Het begin van mijn liefde voor literatuur. Zes (boeken van) Nederlandse auteurs die ik graag lees.
Op mijn blog heb ik het vaak (heel vaak) over de romans en boeken die ik lees. Lezen is mijn grootste hobby, samen met hockeyen. Maar voor mijn gevoel ontbrak er een blog over een toch vrij cruciaal onderwerp: Nederlandse romans door Nederlandse auteurs. Een ondergeschoven kindje, want de romans die meestal in het nieuws staan, zijn buitenlandse romans (Amerikaans, Engels…). En dat terwijl er ook zoveel moois is van eigen bodem!
Van wat voor Nederlandse romans houd ik?
Van boeken met donkere kaften blijkbaar ;-). Deze top 6 samenstellen was nog best lastig, in die zin dat ik me natuurlijk niet alles kan herinneren wat ik ooit gelezen heb en daarom bang ben dat ik een favoriet heb overgeslagen. Maar met deze 6 zit ik in elk geval goed. Dit zijn geen toevalstreffers, het zijn romans van auteurs van wie ik meerdere boeken heb gelezen die ik allemaal goed vind. De een wat beter dan de ander, maar sowieso de moeite waard.

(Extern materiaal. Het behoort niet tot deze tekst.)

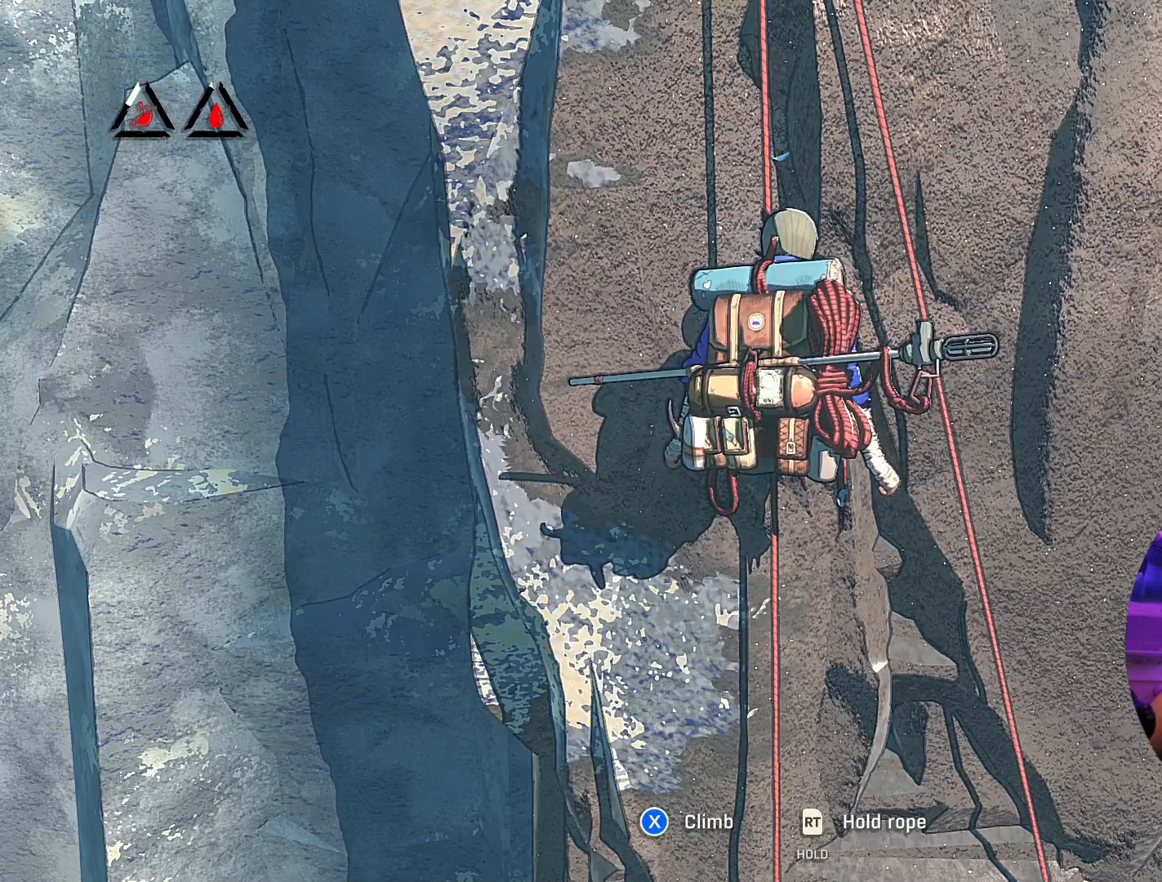
{"buttons": [], "left_stick": "center", "right_stick": "center", "events": []}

Ik wilde trouwens graag 6 boeken uitlichten, dat betekent keuzes maken. Zo wilde ik Griet op de Beeck eigenlijk ook, maar die is Belgisch. Mocht ik nog meer plekken te vergeven hebben, dan zou ik bijvoorbeeld Arthur Japin, Hanna Bervoets, Renate Dorrestein en Peter Buwalda kiezen.
1. Arnon Grunberg – Tirza

Mijn liefde voor Nederlandstalige literatuur is begonnen met Tirza. Als eerstejaarsstudent Nederlands liep ik op een goede dag door de boekenwinkel in de VU. Daar was ik sowieso vaak voor studieboeken, maar die dag had ik net salaris gehad en gunde ik mijzelf een roman. Niet voor studiepunten, maar gewoon, voor de leuk. Ik koos Tirza. Ik weet niet meer waarom, ik geloof dat ik de kaft wel mooi vond (zo kies ik vandaag de dag nog steeds :)).

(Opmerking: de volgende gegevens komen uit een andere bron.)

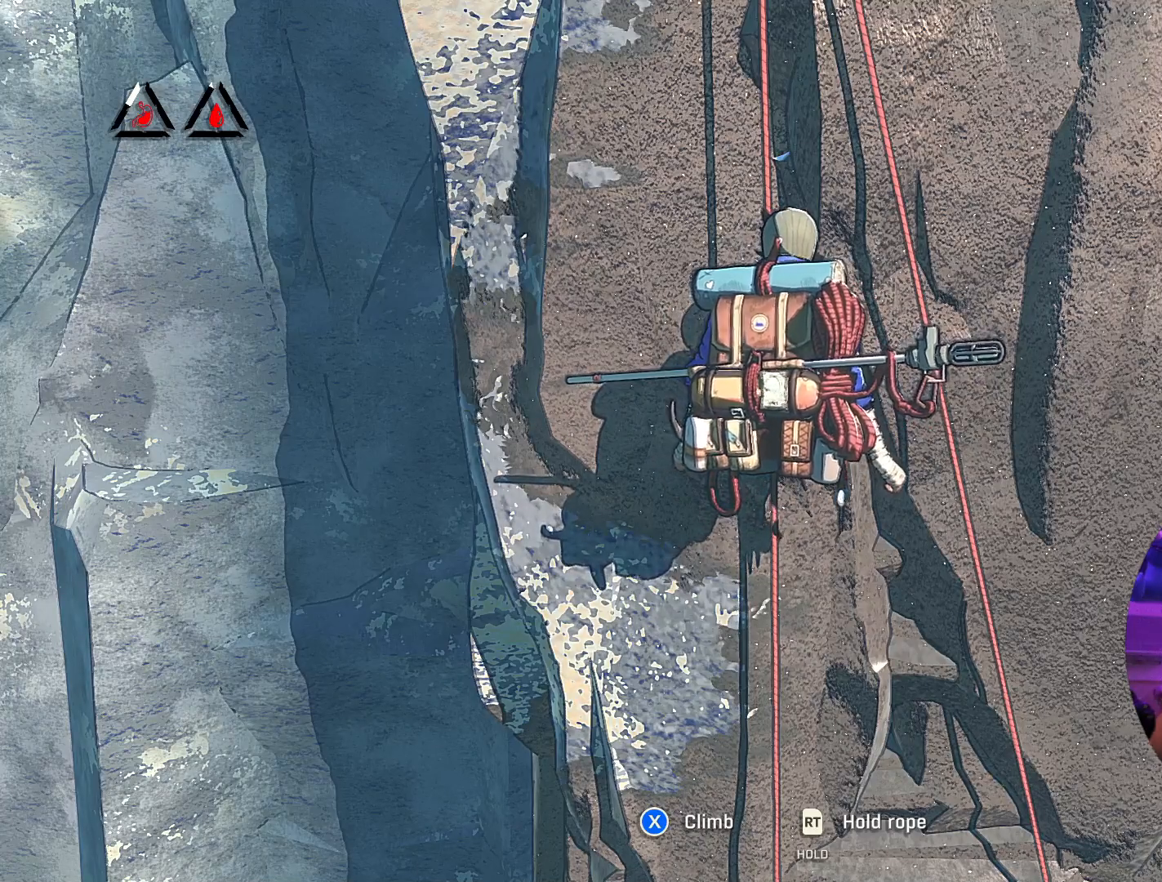
{"buttons": [], "left_stick": "center", "right_stick": "up", "events": [[417, "right_stick", "up"]]}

Wat een geluk! Als ik één boek zou moeten noemen dat mijn lievelingsboek is (een onmogelijke vraag), dan kies ik Tirza. Er zit zoveel in. Nu ben ik sowieso groot Grunbergfan, ik heb al zijn boeken (fictie) gelezen, maar Tirza blijft favoriet. Ik vind het zó knap geschreven. Grappig en schrijnend tegelijkertijd en met een einde dat je – mij althans wel – de rest van je leven bijblijft. Het is ook een van de weinige boeken die ik heb herlezen, ik heb het in totaal nu geloof ik drie keer gelezen en ga het in de toekomst vast nog vaker lezen. Steeds ontdek ik er weer nieuwe parels in.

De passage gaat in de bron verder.